# UpLula Mag Loaders...



## AZ Outlaws (Dec 3, 2007)

Boy are UpLula magazine loaders hard to come by!!!

None of the gun shops I've checked here in Phoenix carry them. The only sporting goods store that 
sells them is Cabelo's, and the one in my area is out. I also went to their website to order one, and 
they're on back order....


----------



## 69Roadrunner (Nov 17, 2007)

Got mine at Midway and there in stock right now. Best reloading device for pistol magazines I've ever used.


----------



## Captain Crunch (Jul 4, 2006)

You might try Brownells, too.


----------



## benzuncle (Aug 29, 2007)

Move to Florida; we gottem here.


----------



## James NM (Jan 4, 2007)

Midway's even got them on sale right now.


----------



## CentexShooter (Dec 30, 2007)

Got mine on Ebay.
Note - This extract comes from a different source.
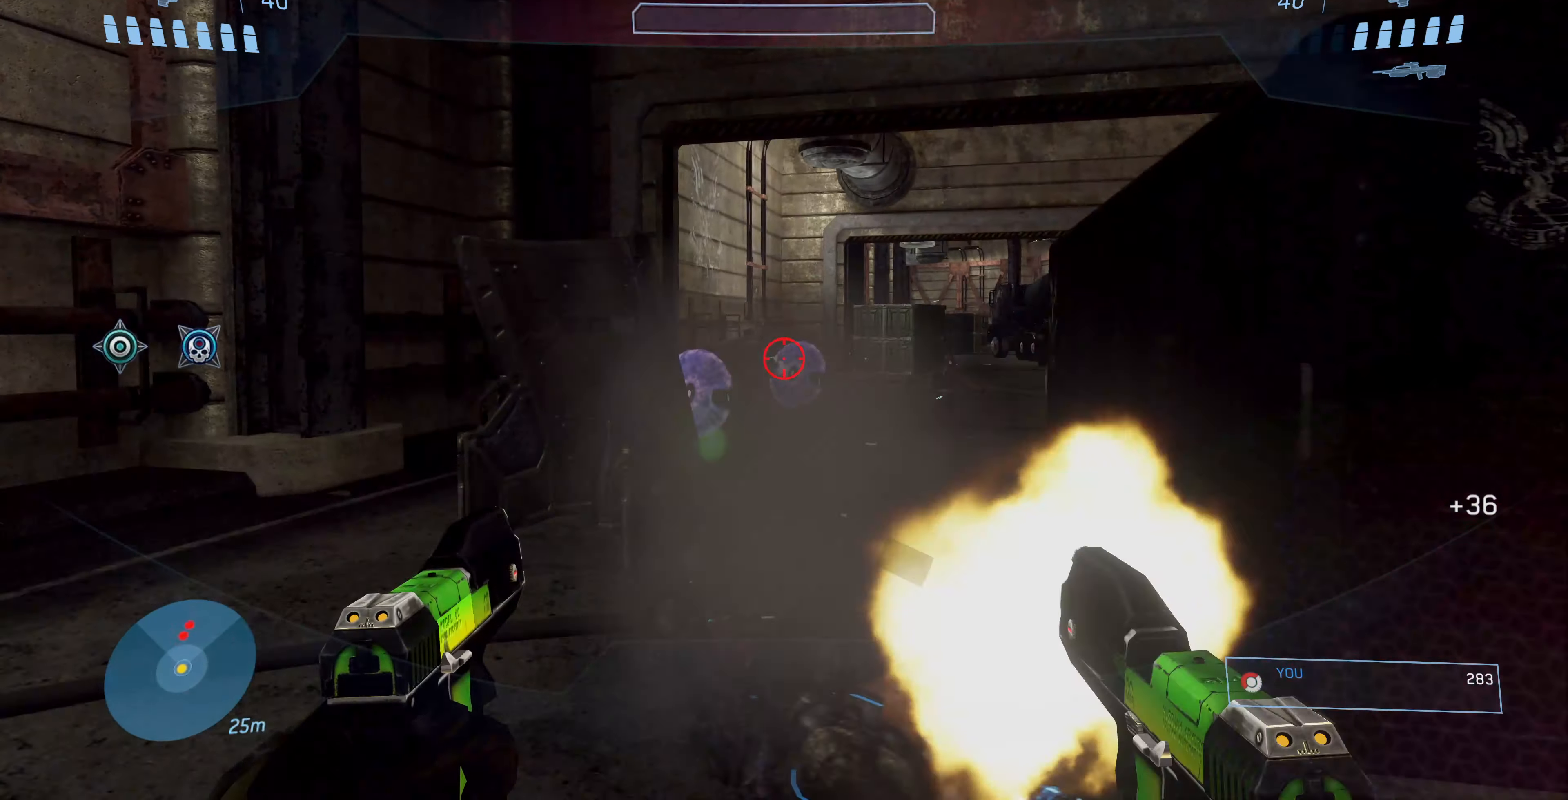
{"buttons": [], "left_stick": "up-right", "right_stick": "center", "events": [[167, "left_stick", "up"], [267, "left_stick", "up-right"], [267, "right_stick", "up"], [333, "R2", "down"], [400, "R2", "up"], [400, "right_stick", "center"]]}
I've seen them on Cabela's website as well.


----------



## MLB (Oct 4, 2006)

Top Gun Suppy carries them too.
www.topgunsupply.com


----------



## Baldy (Jun 21, 2006)

I ordered from Midway and they were $2.00 off and then they turn around and tack on a special handling fee for $3.00. What a bite.:smt076


----------



## James NM (Jan 4, 2007)

Baldy said:


> I ordered from Midway and they were $2.00 off and then they turn around and tack on a special handling fee for $3.00. What a bite.:smt076


Huh. I've heard about a minimum order from Midway, but I've never experienced one. Ordering too few items has never happened to me. I guess I've just been lucky.:mrgreen:


----------